I think it's sad that my right now, SP, doesn't fulfill these needs in me. I remember when we met, I was so cautiously excited to like this person. I remember our on-line profiles and how intrigued I was when I saw his. How bold I felt making the first move, and how oddly vulnerable. How we both spent hours writing to one another that first week.... and then how our first date ended up being almost 8 hours... because we were so busy listening to one another (really listening too, it was pretty magical). I remember how he took pains to surprise me with our dates for the first few months. I remember what a complete disaster I was mentally after all the mess with K & Q and FW & T. How I was both intoxicated and intensely terrified of feeling anything for anyone at all. I remember how sexy he is, I still find him to be just as hot, and how much I wanted him. That hasn't diminished in the slightest, strange. I remember how I pressured him to sleep with me, because I can do that without really caring, and I wanted it to be unimportant. He didn't, which freaked me out. A lot of things about us freaked me out. I was such a mess.... I didn't open up completely the way I usually do, I hid my pain, my fear, my anxiety. I set up patterns where I would go to my friends for my emotional support, not him, never him. I felt like this was healthy for me, the right thing to do. I still do in some ways, but now I wonder if it's my fault that he doesn't meet any of my needs. I never let him know I had them. I set a lot of the patterns this relationship follows in motion.

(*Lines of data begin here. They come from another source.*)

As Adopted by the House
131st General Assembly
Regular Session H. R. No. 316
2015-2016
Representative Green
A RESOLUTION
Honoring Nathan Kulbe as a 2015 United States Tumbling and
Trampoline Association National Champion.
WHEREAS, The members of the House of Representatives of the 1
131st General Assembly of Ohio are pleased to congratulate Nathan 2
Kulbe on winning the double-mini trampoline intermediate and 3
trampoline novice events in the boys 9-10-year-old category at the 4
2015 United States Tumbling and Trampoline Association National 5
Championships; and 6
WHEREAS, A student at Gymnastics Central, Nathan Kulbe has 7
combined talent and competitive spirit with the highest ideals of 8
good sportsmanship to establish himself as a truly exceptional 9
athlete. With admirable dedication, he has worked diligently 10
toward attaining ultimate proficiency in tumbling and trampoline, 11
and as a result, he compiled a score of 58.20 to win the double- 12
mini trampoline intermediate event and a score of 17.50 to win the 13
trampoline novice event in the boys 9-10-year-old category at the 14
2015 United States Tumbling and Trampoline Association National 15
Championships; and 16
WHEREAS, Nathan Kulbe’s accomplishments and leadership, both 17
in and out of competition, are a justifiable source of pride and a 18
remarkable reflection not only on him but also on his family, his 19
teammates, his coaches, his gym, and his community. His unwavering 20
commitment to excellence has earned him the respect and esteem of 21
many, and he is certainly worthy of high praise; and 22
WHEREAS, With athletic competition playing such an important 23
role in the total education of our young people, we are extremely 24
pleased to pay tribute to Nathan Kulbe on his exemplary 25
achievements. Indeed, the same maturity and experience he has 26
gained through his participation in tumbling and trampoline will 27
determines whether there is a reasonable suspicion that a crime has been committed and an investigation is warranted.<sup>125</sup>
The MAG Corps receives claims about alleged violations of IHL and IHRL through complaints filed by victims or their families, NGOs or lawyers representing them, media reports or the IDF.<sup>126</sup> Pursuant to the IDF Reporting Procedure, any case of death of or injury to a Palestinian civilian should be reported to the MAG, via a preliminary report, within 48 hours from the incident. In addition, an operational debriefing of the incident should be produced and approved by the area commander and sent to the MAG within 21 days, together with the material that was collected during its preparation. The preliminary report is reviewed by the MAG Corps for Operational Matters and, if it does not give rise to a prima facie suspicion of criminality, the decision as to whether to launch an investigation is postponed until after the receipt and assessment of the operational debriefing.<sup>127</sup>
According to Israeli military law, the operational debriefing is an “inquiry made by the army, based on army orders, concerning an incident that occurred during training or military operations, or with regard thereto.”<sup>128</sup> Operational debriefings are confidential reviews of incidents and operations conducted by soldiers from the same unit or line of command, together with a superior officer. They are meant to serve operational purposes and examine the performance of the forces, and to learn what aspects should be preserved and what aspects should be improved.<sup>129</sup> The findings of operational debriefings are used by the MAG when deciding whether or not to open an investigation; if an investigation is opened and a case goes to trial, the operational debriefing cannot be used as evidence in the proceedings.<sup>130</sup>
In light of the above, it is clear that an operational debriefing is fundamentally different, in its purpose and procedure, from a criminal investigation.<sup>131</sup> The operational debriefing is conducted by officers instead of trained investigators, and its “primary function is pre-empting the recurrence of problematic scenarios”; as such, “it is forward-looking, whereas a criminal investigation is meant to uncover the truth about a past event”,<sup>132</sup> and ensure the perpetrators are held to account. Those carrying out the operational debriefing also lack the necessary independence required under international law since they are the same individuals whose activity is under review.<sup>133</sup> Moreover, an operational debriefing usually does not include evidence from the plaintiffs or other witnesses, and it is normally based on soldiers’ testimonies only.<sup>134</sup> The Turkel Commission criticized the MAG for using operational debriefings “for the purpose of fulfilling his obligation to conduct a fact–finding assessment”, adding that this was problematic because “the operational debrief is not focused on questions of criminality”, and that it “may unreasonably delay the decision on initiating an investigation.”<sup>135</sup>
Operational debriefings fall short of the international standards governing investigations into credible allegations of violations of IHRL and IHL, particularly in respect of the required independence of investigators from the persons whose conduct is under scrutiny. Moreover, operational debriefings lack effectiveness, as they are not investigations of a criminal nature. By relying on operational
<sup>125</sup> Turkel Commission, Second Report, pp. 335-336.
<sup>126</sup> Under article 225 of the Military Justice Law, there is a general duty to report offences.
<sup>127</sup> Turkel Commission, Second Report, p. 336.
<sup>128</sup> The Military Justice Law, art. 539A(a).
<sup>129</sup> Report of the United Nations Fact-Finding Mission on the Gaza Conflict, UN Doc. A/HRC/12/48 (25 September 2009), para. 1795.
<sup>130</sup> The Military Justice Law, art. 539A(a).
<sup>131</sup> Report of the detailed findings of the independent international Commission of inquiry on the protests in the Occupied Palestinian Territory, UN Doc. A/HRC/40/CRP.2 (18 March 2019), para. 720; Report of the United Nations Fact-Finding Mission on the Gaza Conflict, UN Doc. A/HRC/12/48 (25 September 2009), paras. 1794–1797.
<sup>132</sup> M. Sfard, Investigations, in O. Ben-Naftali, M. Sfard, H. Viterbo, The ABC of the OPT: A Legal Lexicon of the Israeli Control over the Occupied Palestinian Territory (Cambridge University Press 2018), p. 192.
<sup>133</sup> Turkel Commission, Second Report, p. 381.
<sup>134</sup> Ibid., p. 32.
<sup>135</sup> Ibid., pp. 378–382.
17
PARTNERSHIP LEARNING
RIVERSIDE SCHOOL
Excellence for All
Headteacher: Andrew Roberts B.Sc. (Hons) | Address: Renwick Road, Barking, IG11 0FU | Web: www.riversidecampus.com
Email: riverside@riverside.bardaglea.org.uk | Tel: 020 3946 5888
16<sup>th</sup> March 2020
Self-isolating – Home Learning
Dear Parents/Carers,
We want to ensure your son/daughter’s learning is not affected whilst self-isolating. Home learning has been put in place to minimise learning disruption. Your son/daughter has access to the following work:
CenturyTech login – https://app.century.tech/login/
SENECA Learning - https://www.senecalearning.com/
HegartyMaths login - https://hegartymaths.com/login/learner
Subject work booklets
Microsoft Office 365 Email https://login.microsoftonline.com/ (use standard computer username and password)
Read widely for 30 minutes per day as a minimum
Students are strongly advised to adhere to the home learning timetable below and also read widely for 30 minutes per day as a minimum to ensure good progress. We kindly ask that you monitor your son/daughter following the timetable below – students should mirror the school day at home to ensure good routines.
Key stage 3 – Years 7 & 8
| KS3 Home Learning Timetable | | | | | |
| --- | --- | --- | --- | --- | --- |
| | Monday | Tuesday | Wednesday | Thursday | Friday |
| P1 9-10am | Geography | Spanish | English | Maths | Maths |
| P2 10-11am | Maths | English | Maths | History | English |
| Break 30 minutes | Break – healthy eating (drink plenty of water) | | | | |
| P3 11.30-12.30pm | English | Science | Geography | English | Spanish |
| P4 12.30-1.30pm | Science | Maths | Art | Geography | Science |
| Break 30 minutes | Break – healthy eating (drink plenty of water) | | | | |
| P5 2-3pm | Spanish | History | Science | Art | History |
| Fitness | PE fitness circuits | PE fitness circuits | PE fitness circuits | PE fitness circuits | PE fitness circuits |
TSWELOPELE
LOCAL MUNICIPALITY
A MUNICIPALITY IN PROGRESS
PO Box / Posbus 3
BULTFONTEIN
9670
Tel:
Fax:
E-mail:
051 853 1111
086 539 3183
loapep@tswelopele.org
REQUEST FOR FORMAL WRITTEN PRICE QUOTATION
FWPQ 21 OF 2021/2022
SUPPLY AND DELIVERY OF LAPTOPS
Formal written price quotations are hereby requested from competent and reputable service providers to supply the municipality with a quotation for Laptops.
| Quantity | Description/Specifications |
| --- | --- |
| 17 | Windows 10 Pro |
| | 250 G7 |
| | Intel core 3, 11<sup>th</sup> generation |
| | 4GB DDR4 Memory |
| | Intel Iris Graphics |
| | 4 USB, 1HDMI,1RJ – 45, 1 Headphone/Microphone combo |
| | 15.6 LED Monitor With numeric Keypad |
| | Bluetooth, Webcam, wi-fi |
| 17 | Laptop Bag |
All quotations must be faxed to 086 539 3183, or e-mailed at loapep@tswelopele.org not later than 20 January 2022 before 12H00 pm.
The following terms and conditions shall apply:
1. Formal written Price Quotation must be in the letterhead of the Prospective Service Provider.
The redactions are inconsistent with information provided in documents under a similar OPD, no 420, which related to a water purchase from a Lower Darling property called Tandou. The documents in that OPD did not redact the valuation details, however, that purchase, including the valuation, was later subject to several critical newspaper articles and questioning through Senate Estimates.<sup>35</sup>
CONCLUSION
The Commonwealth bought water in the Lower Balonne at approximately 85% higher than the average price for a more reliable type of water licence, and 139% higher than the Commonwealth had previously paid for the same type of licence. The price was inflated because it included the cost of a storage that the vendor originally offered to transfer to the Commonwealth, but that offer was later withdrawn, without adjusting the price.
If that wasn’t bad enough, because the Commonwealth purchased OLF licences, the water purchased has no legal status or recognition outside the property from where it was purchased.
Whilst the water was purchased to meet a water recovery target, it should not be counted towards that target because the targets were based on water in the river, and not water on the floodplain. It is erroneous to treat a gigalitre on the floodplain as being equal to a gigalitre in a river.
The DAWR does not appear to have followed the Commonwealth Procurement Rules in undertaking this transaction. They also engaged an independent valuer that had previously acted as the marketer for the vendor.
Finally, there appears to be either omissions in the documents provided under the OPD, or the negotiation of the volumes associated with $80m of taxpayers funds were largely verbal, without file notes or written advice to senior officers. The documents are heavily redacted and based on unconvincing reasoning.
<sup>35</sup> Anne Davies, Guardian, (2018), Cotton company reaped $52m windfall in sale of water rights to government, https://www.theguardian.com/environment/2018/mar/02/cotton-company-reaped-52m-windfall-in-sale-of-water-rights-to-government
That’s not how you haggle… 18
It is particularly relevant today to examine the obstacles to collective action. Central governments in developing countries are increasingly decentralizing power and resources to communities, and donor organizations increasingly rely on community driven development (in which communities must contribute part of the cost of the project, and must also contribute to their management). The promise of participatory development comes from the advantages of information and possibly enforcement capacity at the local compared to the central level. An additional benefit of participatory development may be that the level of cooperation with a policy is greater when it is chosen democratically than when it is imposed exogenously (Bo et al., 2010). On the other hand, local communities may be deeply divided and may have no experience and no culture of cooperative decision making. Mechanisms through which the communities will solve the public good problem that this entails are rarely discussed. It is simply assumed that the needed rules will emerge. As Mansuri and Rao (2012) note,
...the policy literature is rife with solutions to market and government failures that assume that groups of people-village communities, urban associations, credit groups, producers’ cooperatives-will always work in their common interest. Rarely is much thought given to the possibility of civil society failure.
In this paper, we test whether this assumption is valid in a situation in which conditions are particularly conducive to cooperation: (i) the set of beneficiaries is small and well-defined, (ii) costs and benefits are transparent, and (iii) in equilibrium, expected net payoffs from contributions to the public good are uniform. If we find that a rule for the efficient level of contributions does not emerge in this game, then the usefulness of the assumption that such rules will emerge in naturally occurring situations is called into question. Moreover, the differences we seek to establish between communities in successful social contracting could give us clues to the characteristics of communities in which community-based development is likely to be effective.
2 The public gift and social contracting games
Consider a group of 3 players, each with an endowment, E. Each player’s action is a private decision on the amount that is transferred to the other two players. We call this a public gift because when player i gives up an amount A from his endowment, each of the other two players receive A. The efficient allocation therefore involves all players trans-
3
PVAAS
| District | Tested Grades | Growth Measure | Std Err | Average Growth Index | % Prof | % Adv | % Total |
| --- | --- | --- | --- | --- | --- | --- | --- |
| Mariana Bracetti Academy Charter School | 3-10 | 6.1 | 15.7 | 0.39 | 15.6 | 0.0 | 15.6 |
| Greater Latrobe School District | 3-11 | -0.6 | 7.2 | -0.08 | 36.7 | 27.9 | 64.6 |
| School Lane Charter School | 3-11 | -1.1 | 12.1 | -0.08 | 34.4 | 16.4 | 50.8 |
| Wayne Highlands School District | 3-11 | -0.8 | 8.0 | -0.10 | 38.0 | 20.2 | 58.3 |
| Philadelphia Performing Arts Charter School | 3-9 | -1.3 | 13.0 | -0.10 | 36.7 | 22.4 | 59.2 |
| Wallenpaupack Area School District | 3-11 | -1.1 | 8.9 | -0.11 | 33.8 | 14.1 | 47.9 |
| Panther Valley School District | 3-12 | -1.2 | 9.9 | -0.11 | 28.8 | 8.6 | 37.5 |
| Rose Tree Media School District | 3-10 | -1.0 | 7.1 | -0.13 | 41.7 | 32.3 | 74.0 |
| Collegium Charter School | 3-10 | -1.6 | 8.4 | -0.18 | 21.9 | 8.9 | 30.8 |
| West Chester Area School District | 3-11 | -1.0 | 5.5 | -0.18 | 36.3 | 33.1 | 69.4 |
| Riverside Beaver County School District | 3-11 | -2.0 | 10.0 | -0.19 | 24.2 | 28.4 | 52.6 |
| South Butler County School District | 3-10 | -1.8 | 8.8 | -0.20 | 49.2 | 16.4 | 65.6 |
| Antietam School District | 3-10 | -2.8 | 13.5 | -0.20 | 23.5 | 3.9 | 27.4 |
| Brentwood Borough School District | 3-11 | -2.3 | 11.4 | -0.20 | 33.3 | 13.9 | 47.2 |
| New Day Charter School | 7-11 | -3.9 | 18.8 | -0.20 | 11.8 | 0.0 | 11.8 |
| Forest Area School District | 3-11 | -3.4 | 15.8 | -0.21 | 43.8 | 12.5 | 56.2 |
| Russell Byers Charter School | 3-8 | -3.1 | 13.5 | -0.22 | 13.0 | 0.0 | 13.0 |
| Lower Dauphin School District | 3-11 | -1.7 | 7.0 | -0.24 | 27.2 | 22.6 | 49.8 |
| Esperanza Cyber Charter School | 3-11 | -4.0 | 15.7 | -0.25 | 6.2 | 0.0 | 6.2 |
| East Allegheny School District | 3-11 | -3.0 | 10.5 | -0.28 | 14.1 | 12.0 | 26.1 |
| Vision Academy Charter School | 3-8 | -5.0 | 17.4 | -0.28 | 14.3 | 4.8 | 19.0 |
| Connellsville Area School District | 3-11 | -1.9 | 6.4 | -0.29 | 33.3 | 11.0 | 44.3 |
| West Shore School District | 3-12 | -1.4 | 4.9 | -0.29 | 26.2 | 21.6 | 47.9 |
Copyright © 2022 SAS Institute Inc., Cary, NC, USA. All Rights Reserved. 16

My bestest told me that she doesn't think we're long term compatible because our wants and what is deeply important to us are very different. I didn't think she was right when we started dating, but now I think she probably is.

I thought I had come to terms with the natural level of distance this relationship seems to have in it while I was on vacation and had way too much time to think about these things. And I thought I had..... I feel like we are sort of monogamous good friend fuckbuddies who don't screw enough. Then I started thinking some more (always a bad idea) and realized that he isn't what I would choose in a fuckbuddy, he is what I would choose in a friend (but not a best friend), and I think I pinned down why he is my right now. Simply because he has the 1 thing I needed most when this started: self-sufficiency. He doesn't need me. He wants me some, but doesn't need me at all. I needed someone I couldn't lose myself in, or harm myself in trying to make it work like I have in the past over and over. That certainly isn't a problem in this relationship at all.

What I can't decide what to do about is... talk to him about this. I don't really want to leave the relationship right now or I think I would have. I do get really tired of never really being happy though, because I know I'm capable of it (and of sustaining it in a relationship for a long period of time). I get tired of thinking about it negatively or even just having to analyze it all the time, and feeling ambiguous. I think I'm finally ready to love someone again. I feel good about him and I 80% of the time we are together, I like his friends a lot, I like sex on tap (my mental idea of a relationship, haha) a lot, I like the things we do together. I like that we both work on our own things regularly, I like his dog, there are lots of things I like. I like him a lot of the time. He's a great teacher, so I like to learn from him. He's sexy as hell to me. I think I need to tell him that I have cut him out of things with me mentally. That's much easier said than done. He's not that easy to talk to, one of the things on the list of items I don't like much about him.

Hypothetical conversation points: We've known one another a year now, is this where he thought we would be? Is he happy with how it is? Then I could listen and have a forum to open up my own mind to him. Then we could decide together if we're happy with being monogamous fuck buddies (As long as he knew that's how I felt about it I would be fine with that label, I just hate feeling like I could be holding out on the fact that I'm not that invested and he might be - that's just WRONG to me! It feels so dishonest and I hate being dishonest.) or if we want to attempt to fix some of the bad patterns and get into a better place with this relationship.